Perimeter Editions x Photo Australia x Honey Long & Prue Stent | Melbourne Book Launch
Perimeter is excited to announce the publication of Honey Long and Prue Stent – Drinking From The Eye as the third title in the PHOTO Editions series, co-published by Photo Australia and Perimeter Editions. To celebrate the launch of the book at NGV's Melbourne Art Book Fair, come along to a panel discussion with the artists, designer Žiga Testen, editor Justine Ellis and commissioning editor Elias Redstone. The launch will be followed by a signing by the artists at the Perimeter table.
EVENT DETAILS
Melbourne Art Book Fair
Federation Court, NGV International
180 St Kilda Road
Saturday May 20, 2pm–2.45pm
This is a free event, with no booking required. Full details here.
ABOUT THE BOOK
Drinking From The Eye is the first photobook by Australian artists Honey Long and Prue Stent, and the third in the PHOTO Editions series, co-published by Photo Australia and Perimeter Editions.
Commissioned by Photo Australia for PHOTO 2024 International Festival of Photography, Melbourne, Drinking From The Eye takes the form of an abstracted visual diary, presenting a combination of constructed photographs and detail shots that emphasise the artists’ attention to form, texture and material.

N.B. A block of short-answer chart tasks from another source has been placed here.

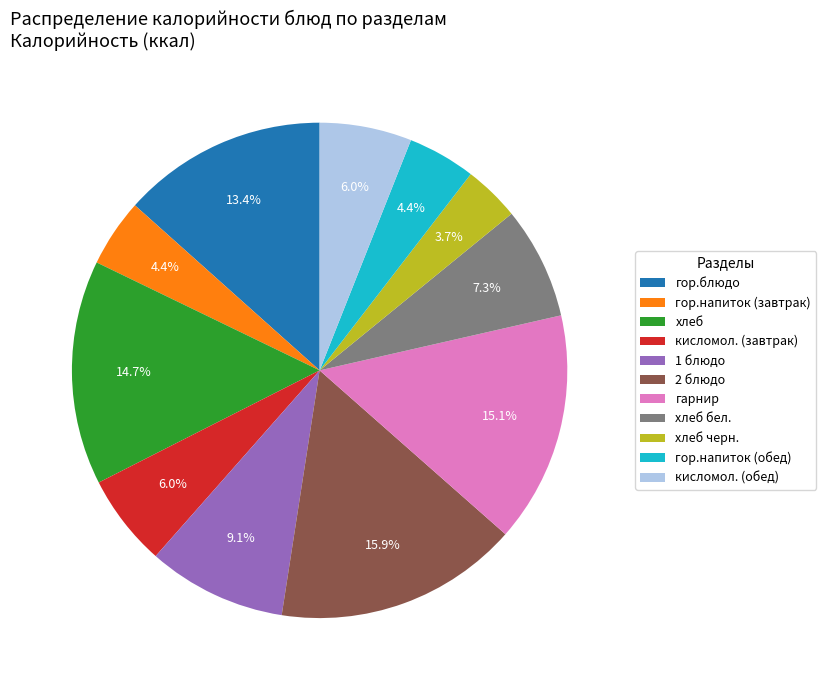

What percentage is the 1 блюдо slice, to the nearest percent?

9%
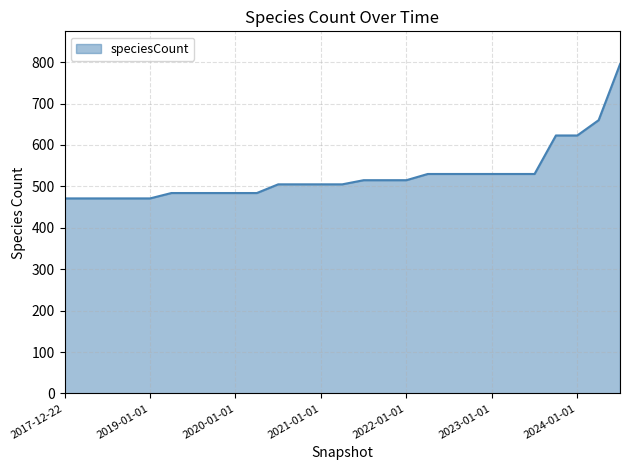

What is the maximum value shown in the chart?

795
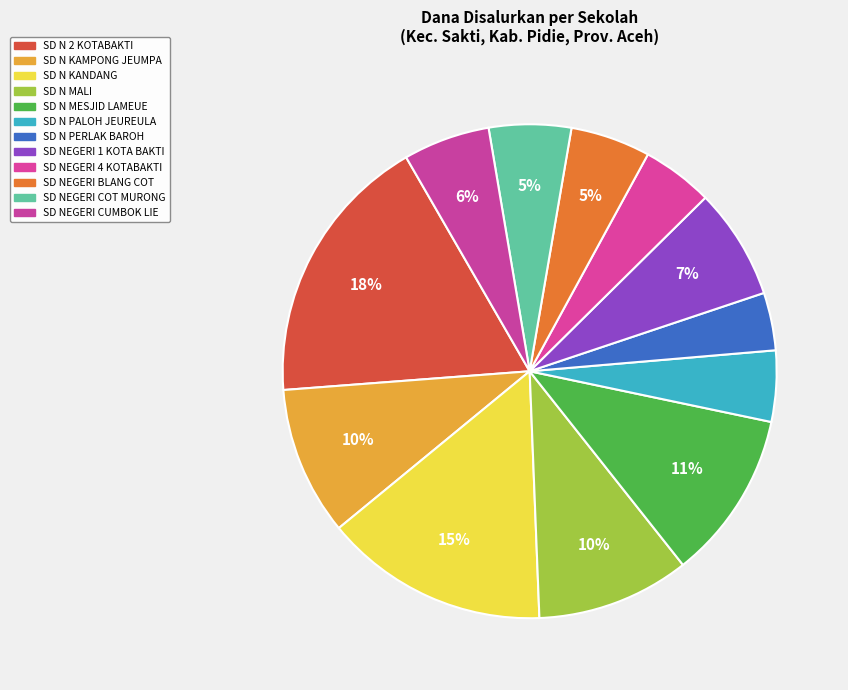

The SD N KANDANG slice represents 5% of the pie. True or false?

False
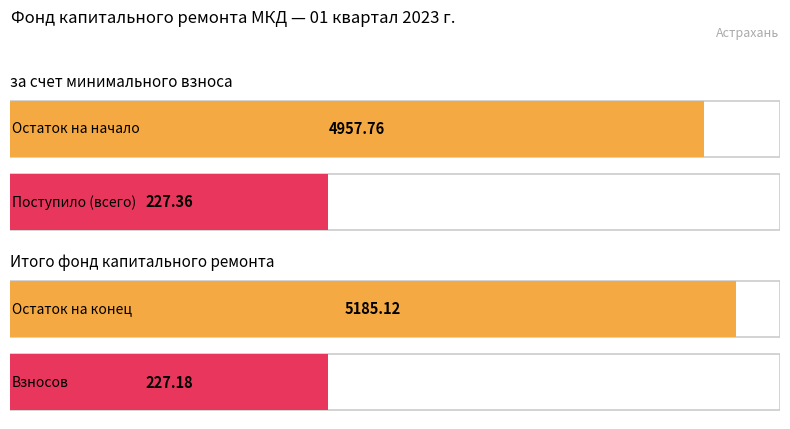

At which label does Поступило (всего) reach its peak?

за счет минимального взноса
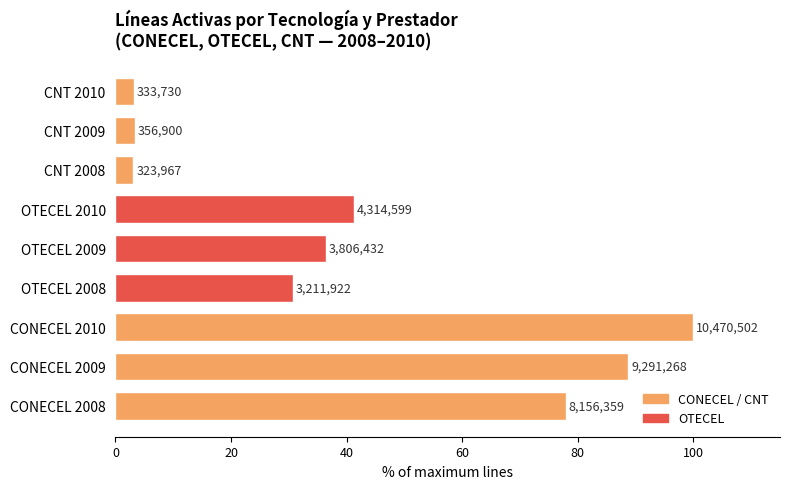

Are the bars horizontal?

Yes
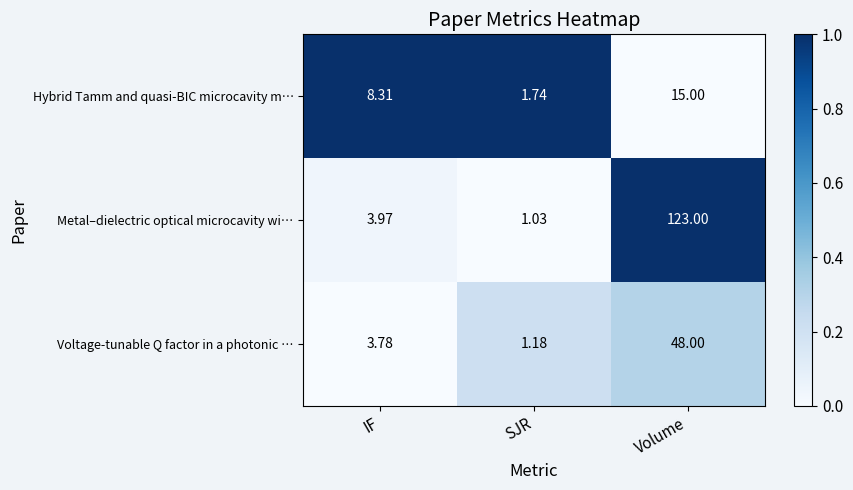

Rank the series by their average value, from lowest to highest.

Hybrid Tamm and quasi-BIC microcavity m…, Voltage-tunable Q factor in a photonic …, Metal–dielectric optical microcavity wi…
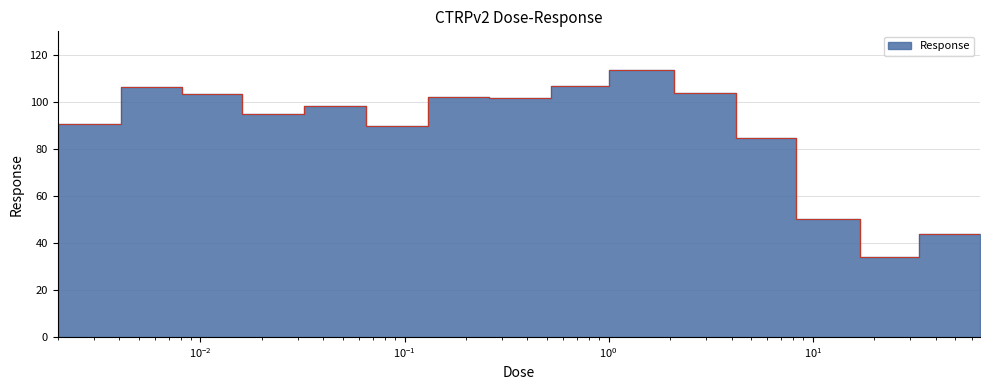

Count the number of categories in the chart.

16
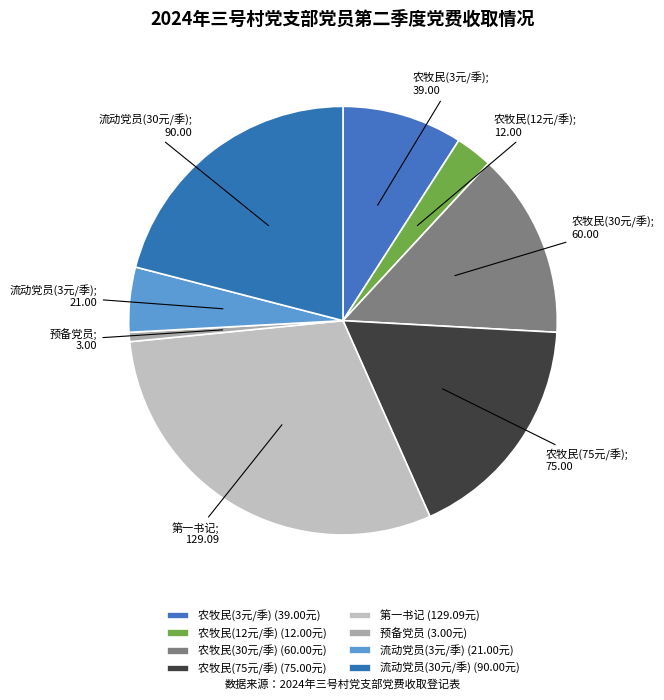

How many segments does this pie chart have?

8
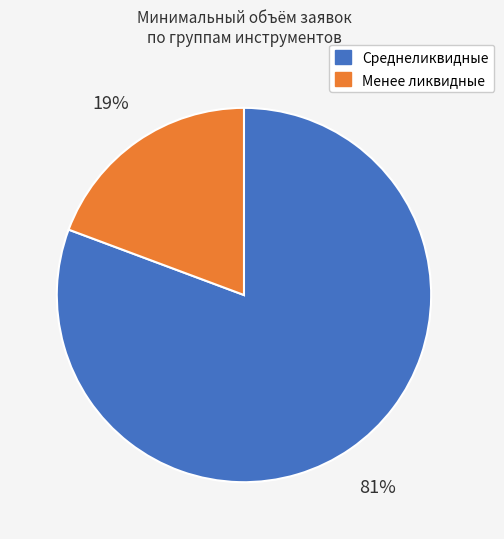

Is there a majority slice in this chart?

Yes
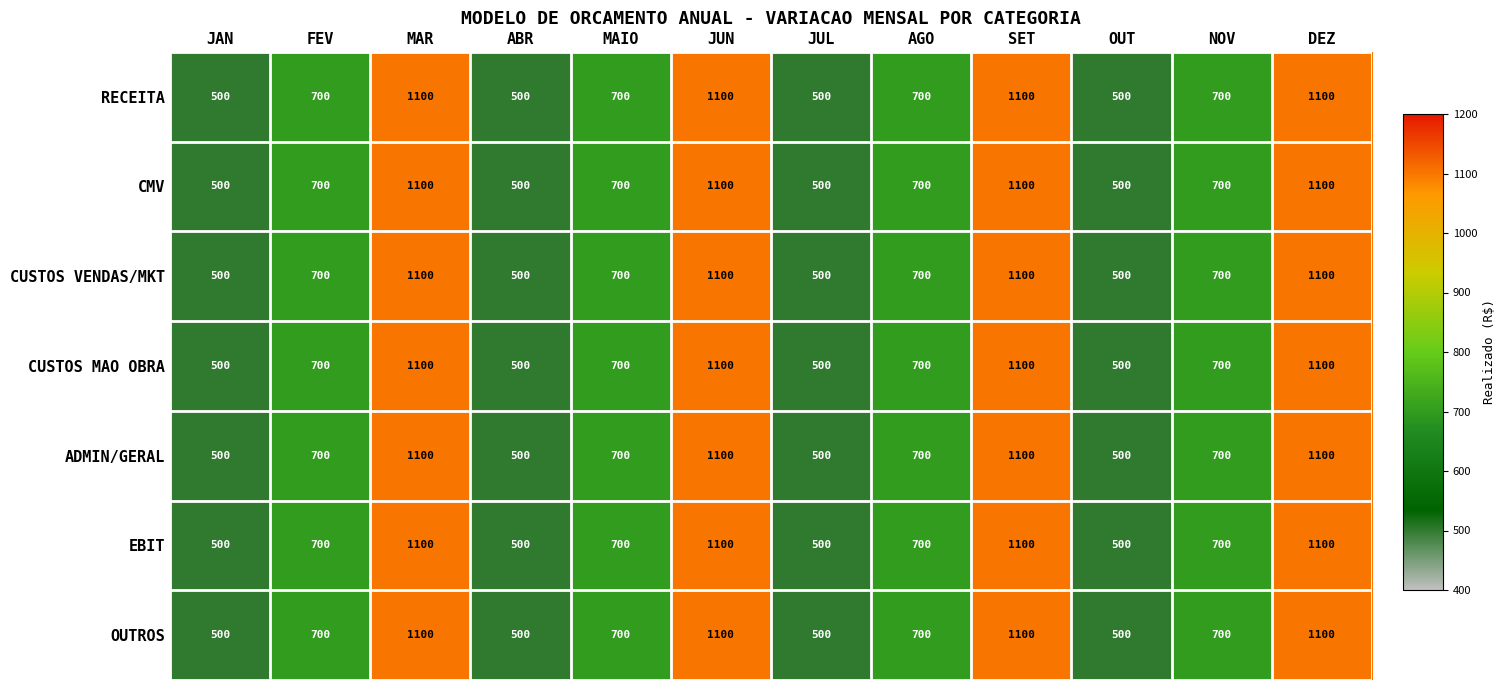

What is the difference between the maximum and minimum values in the CUSTOS MAO OBRA series?

600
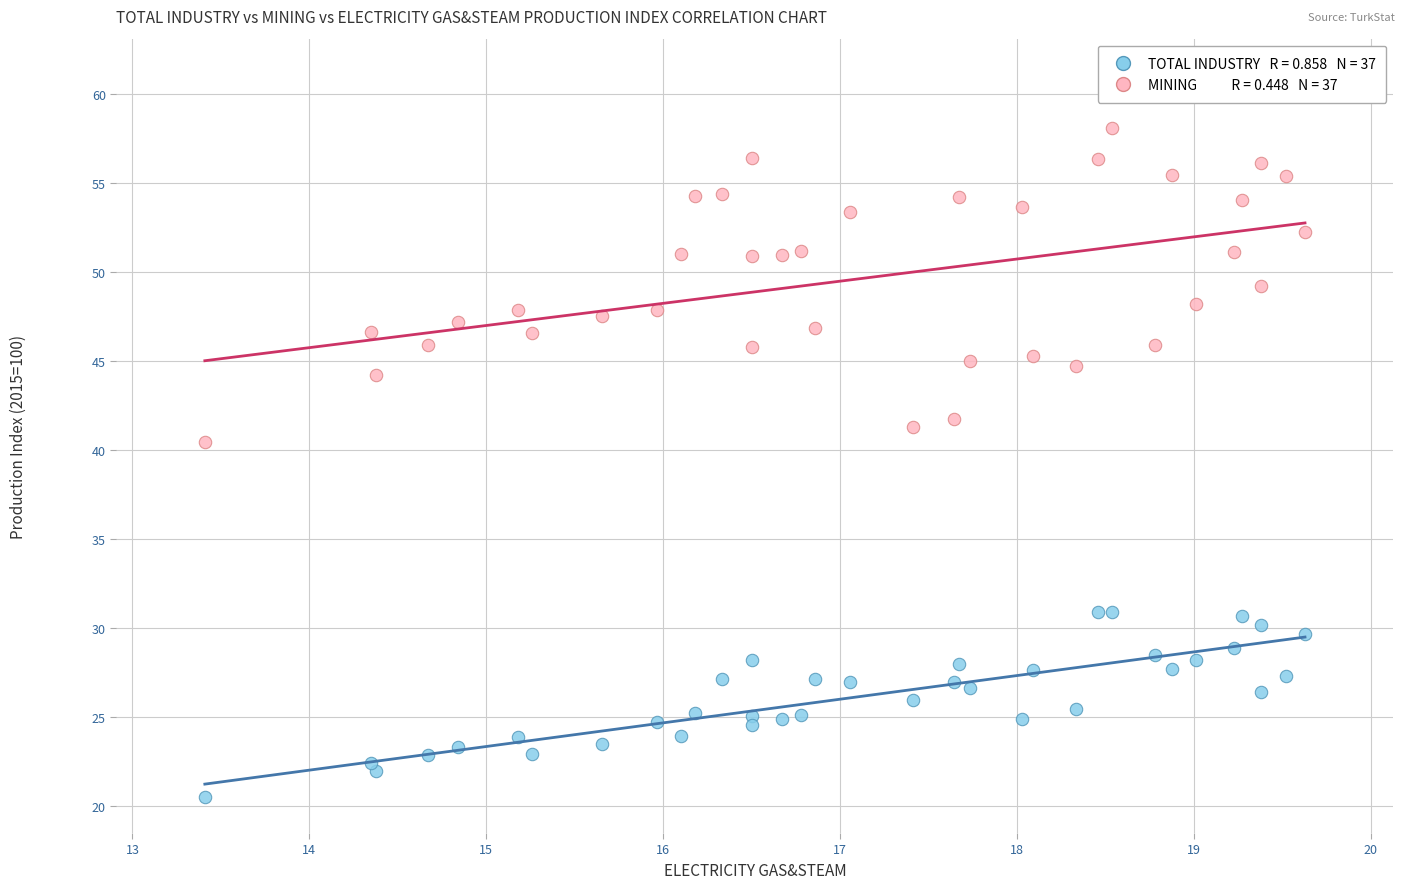

Across all data points, what is the range of X values (max minus min)?

6.2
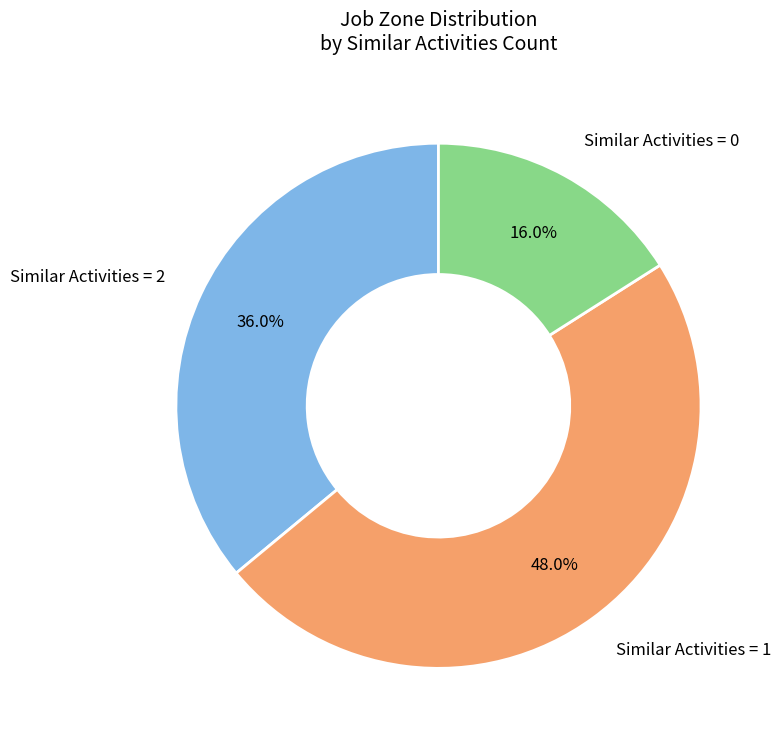

Does any single category account for the majority?

No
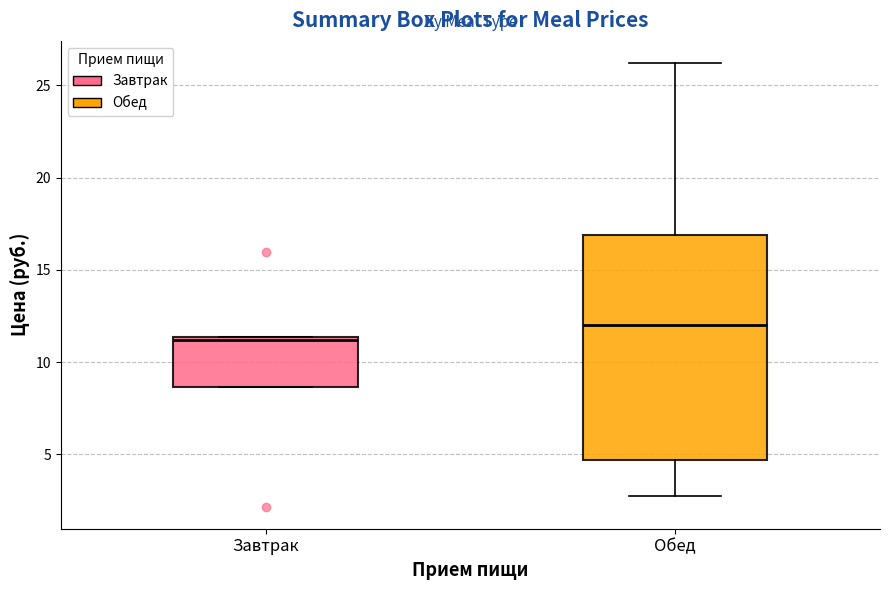

Reading left to right, read every box against the y-axis: the position of its median line, the range the box covers, and the ends of its whiskers. The values are not printed on the chart, so give them approximately, as read against the axis.

Завтрак: median 11.0, box 8.5 to 11.5, whiskers 8.5 to 11.5
Обед: median 12.0, box 4.5 to 17.0, whiskers 3.0 to 26.0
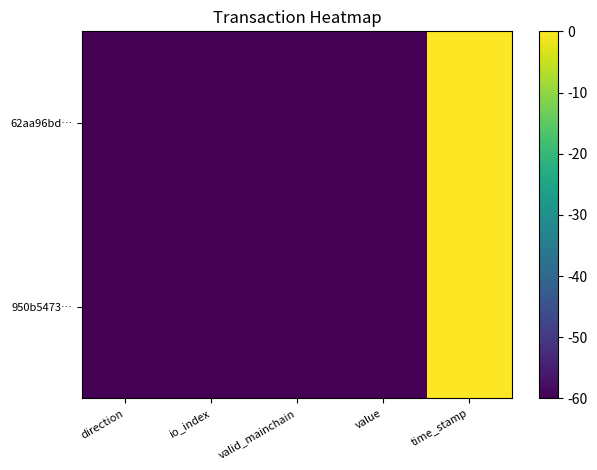

Reading right to left, transcribe all the data shown in this chart.

950b5473…: time_stamp=0.0	value=-60.0	valid_mainchain=-60.0	io_index=-60.0	direction=-60.0
62aa96bd…: time_stamp=-0.0	value=-60.0	valid_mainchain=-60.0	io_index=-60.0	direction=-60.0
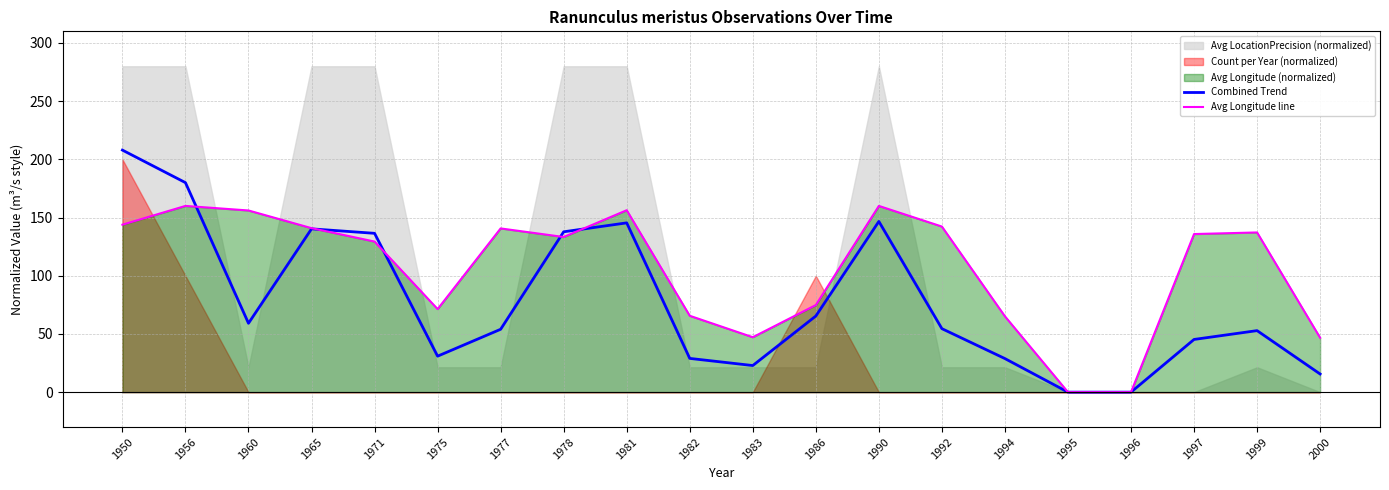

The Avg Longitude line series shows 137.2 at 1999. True or false?

True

Honey Long and Prue Stent have worked together for the past ten years, developing a practice that traverses photography, moving image, performance, installation and sculpture. Their art is grounded in experimentation between bodies, materials and environments, and creates a space for the animate versus inanimate – the human and other – to interweave. ‘We see the body as a microcosm and are constantly exploring environments to find moments, processes or formations that reflect a feeling or speak to the body in some way,’ the artists explain. ‘We try to find points of connection where the outside world and our inner worlds overlap.’
The body is ever-present throughout Drinking From The Eye, whether literally through a performative interaction, or appearing figuratively in the leaking eye of a rock pool, the plush lips of a sea creature or the tingling tentacles of a sea anemone. ‘From the micro worlds we explore – gardens, rock pools, ponds etc. – hybrid creatures and uncanny moments emerge which speak to desire, fantasy and the urge to see ourselves reflected in the natural world,’ say Long and Stent.
Often referencing historical representations of the female subject, Long and Stent distort and fragment their bodies, creating creaturely hybrids in a constant state of becoming and flux. Dreamlike, fluid, saccharine, gritty and fleshy, they challenge and captivate audiences with powerful imagery that is both subversive and surreal.
56 pages, 28 x 20.8 cm, section-sewn hardcover, Perimeter Editions x Photo Australia (Melbourne).